Jacob’s room had a round table and two low chairs. There were yellow flags in a jar on the mantelpiece; a photograph of his mother; cards from societies with little raised crescents, coats of arms, and initials; notes and pipes; on the table lay paper ruled with a red margin – an essay, no doubt – ‘Does History consist of the Biographies of Great men?’ There were books enough; very few French books, but then anyone who’s worth anything reads just what he likes, as the mood takes him, with extravagant enthusiasm. …. Listless is the air in an empty room, just swelling the curtain; the flowers in the jar shift. One fibre in the wicker armchair creaks, though no-one sits there.

And of course singing out is Woolf’s wonderful, luminous prose, capturing moments of being, emotions, and fragments of other lives which are contiguous to Jacob’s. The tropes she used so well in “Mrs. Dalloway”, such as ranging over places and people in a wonderful impressionistic sequence, are all here and beautifully executed.

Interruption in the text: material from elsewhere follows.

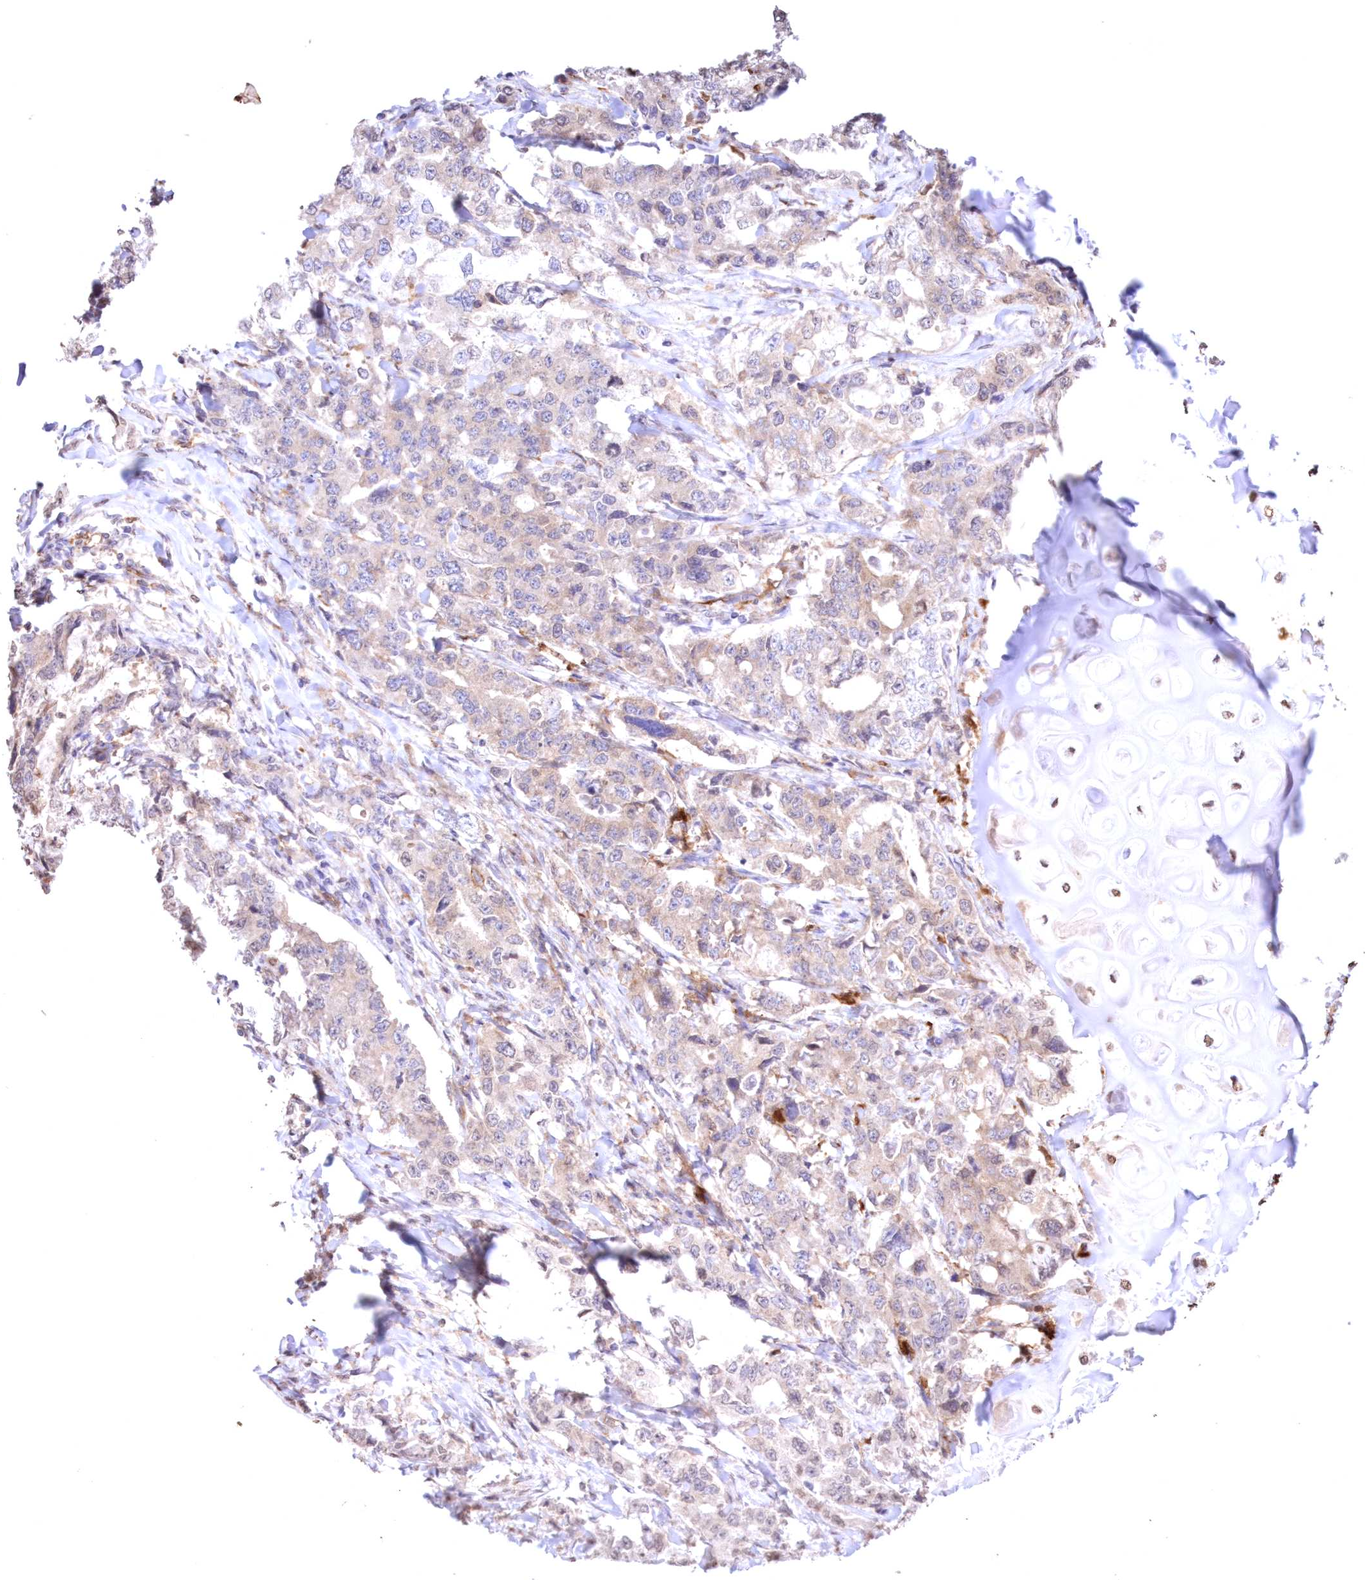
{"staining": {"intensity": "weak", "quantity": "25%-75%", "location": "cytoplasmic/membranous"}, "tissue": "lung cancer", "cell_type": "Tumor cells", "image_type": "cancer", "snomed": [{"axis": "morphology", "description": "Adenocarcinoma, NOS"}, {"axis": "topography", "description": "Lung"}], "caption": "This is an image of IHC staining of lung cancer, which shows weak staining in the cytoplasmic/membranous of tumor cells.", "gene": "FCHO2", "patient": {"sex": "female", "age": 51}}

I always love the way she pins a character down in just a few sentences, and those running through the life of Jacob are memorable; from his doting mother, to Clara Durrant who loves him hopelessly through his friend Bonamy to Sandra Wentworth Williams, his married paramour, they all spring from the pages. I could go on and on about how wonderful Woolf’s writing is, but really you need to experience it; and interestingly I find myself thinking that this would be a very good book to begin to explore her work, as it’s short, beautiful and very readable.

It seems that a profound, impartial, and absolutely just opinion of our fellow-creatures is utterly unknown. Either we are men, or we are women. Either we are cold, or we are sentimental. Either we are young, or growing old. In any case life is but a procession of shadows, and God knows why it is that we embrace them so eagerly, and see them depart with such anguish, being shadows.

This is not so much a review as a reaction to a book, I realise, but as so much has been written about Woolf I sometimes feel a little intimidated when sitting down to do a post about her. And what I can say is that I am never disappointed when I pick up something by Virginia Woolf; there is a reason she’s regarded as one of the 20th century’s best authors and that’s because she is. If you haven’t yet experienced her writing, do yourself a favour by trying one of her books – and “Jacob’s Room” is an excellent place to start!